The World Health Organization (WHO) has warned of a “tipping point” in the fight against COVID-19, amid surging cases in Europe and the fresh challenge of a mutating virus.

“We were prepared for a challenging start to 2021 and it has been just that”, Dr. Hans Kluge, WHO Regional Director for Europe, said on Thursday during a virtual press briefing from Copenhagen.

Although new tools against the disease are now available, including several vaccines, and knowledge about the virus has increased, “we remain in the grip of COVID-19“, he said.

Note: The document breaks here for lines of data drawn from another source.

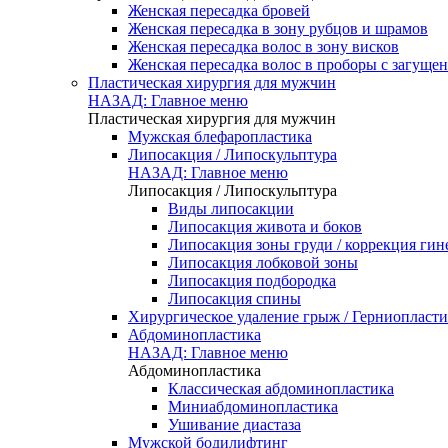
Женская пересадка бровей
Женская пересадка в зону рубцов и шрамов
Женская пересадка волос в зону висков
Женская пересадка волос в проборы с загуще
Пластическая хирургия для мужчин
НАЗАД: Главное меню
Пластическая хирургия для мужчин
Мужская блефаропластика
Липосакция / Липоскульптура
НАЗАД: Главное меню
Липосакция / Липоскульптура
Виды липосакции
Липосакция живота и боков
Липосакция зоны груди / коррекция гин
Липосакция лобковой зоны
Липосакция подбородка
Липосакция спины
Хирургическое удаление грыж / Герниопласти
Абдоминопластика
НАЗАД: Главное меню
Абдоминопластика
Классическая абдоминопластика
Миниабдоминопластика
Ушивание диастаза
Мужской бодилифтинг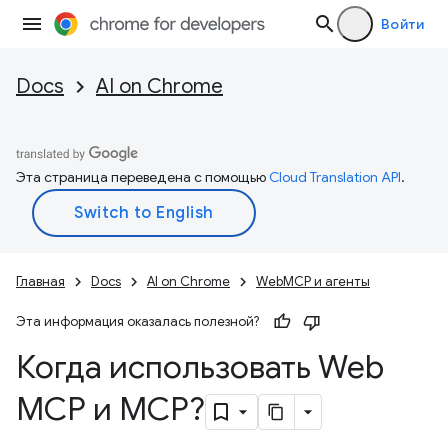
Войти
Docs
AI on Chrome
Эта страница переведена с помощью
Cloud Translation API
.
Главная
Docs
AI on Chrome
WebMCP и агенты
Эта информация оказалась полезной?
Когда использовать Web
MCP и MCP?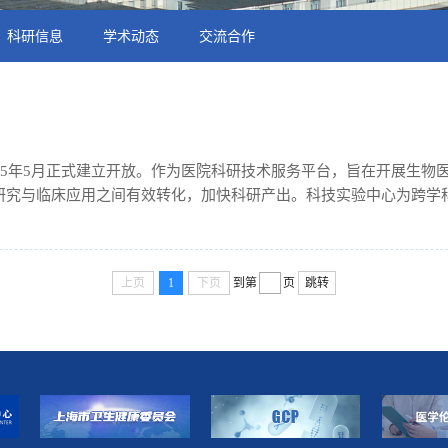
科研信息
学术动态
交流合作
15年5月正式建立开放。作为医院科研技术服务平台，旨在开展生物
研究与临床应用之间有效转化，加快科研产出。科技实验中心为跨学
动物平台和斑马鱼平台，采取集约化管理、开放式使用模式。配备专业
人）。公共实验服务平台位于12号楼7楼，建筑面积1100m2。分设常规
上页
1
下页
到第
页
跳转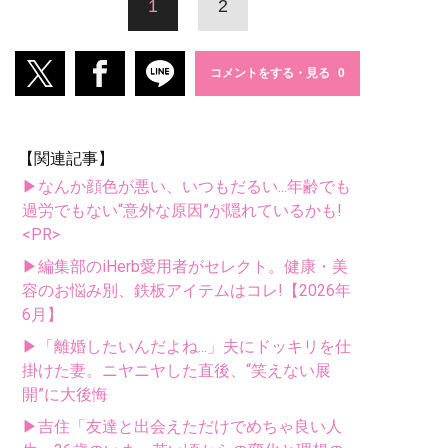
1
2
コメントをする・見る
【関連記事】
▶なんか顔色が悪い、いつもだるい...年齢でも
過労でもない“意外な原因”が隠れているかも!
<PR>
▶編集部のiHerb愛用者がセレクト。健康・美
容のお悩み別、鉄板アイテムはコレ!【2026年
6月】
▶「離婚したいんだよね...」夫にドッキリを仕
掛けた妻。ニヤニヤした直後、“笑えない展
開”に大後悔
▶吉住「友達と出会えただけでめちゃ良い人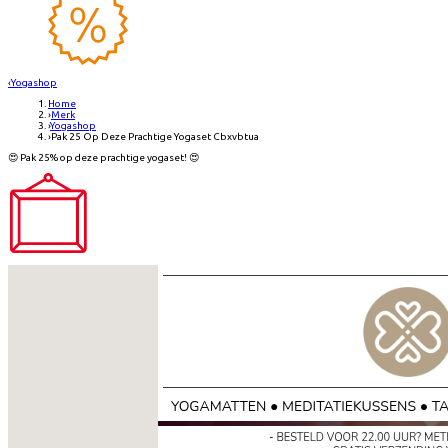
‹
Yogashop
Home
›
Merk
›
Yogashop
›
Pak 25 Op Deze Prachtige Yogaset Cbxvbtua
😍 Pak 25% op deze prachtige yogaset! 😍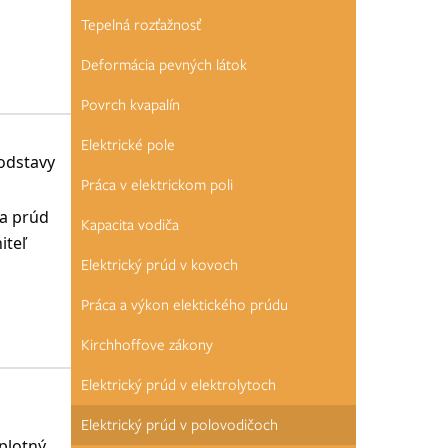
Tepelná rozťažnosť
Deformácia pevných látok
Povrch kvapalín
Elektrické pole
odstavy
Práca v elektrickom poli
sa prúd
Kapacita vodiča
iteľ
Elektrický prúd v kovoch
Práca a výkon elektického prúdu
Kirchhoffove zákony
Elektrický prúd v elektrolytoch
Elektrický prúd v polovodičoch
eplotný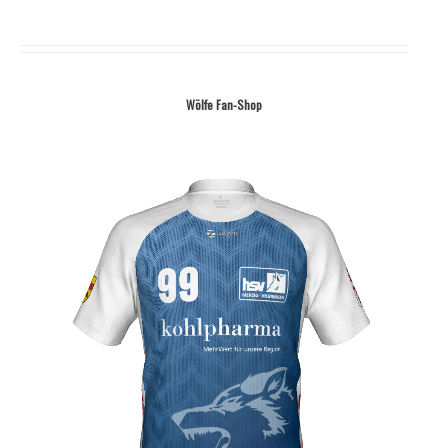
Wölfe Fan-Shop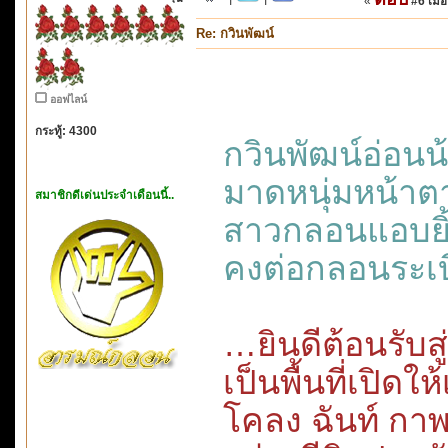
«
#6 เมื่อ
Re: กวินพัฒน์
ออฟไลน์
กระทู้: 4300
กวินพัฒน์อ่อ
มาดหนุ่มหน้า
สมาชิกดีเด่นประจำเดือนนี้..
สาวกลอนแอบย
คงต่อกลอนระเบ
…ยินดีต้อนรับส
เป็นพื้นที่เปิดให
โคลง ฉันท์ กา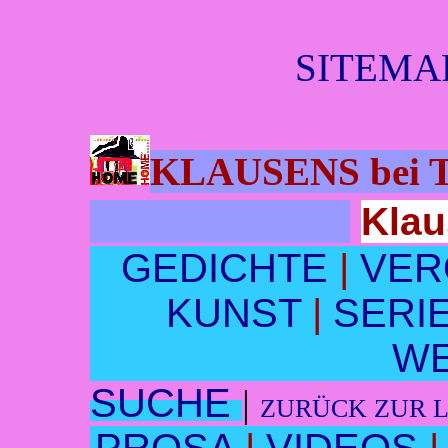
SITEMAP
KLAUSENS bei
Klau
GEDICHTE
|
VER
KUNST
|
SERI
W
SUCHE
|
ZURÜCK ZUR L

“This moment represents a tipping-point in the course of the pandemic – where science, politics, technology and values must form a united front, in order to push back this persistent and elusive virus”, he told journalists.

More lockdowns expected

Last year, more than 26 million cases of COVID-19 were confirmed in the WHO European Region, which comprises 53 countries.

Over a quarter of States are seeing very high incidence of the disease and strained health systems.

Currently, more than 230 million people are living in countries under full national lockdown, and more governments are expected to announce lockdowns in the coming week.

Dr. Kluge said the impact of the recent holiday period, characterized by family gatherings and the relaxing of preventive measures such as physical distancing and wearing masks, cannot yet be determined.

Virus mutation ‘alarming’

Regarding the virus mutation, he reported the SARS-CoV-2 Variant of Concern has been detected in 22 countries in the region.

“This variant is ‘of concern’ as it has increased transmissibility. So far, we understand there is no significant change to the disease this variant produces, meaning the COVID-19 is not more, nor less, severe,” he said.

“It spreads across all age groups, and children do not appear to be at higher risk. It is our assessment that this variant of concern may, over time, replace other circulating lineages – as seen in the United Kingdom, and increasingly in Denmark.”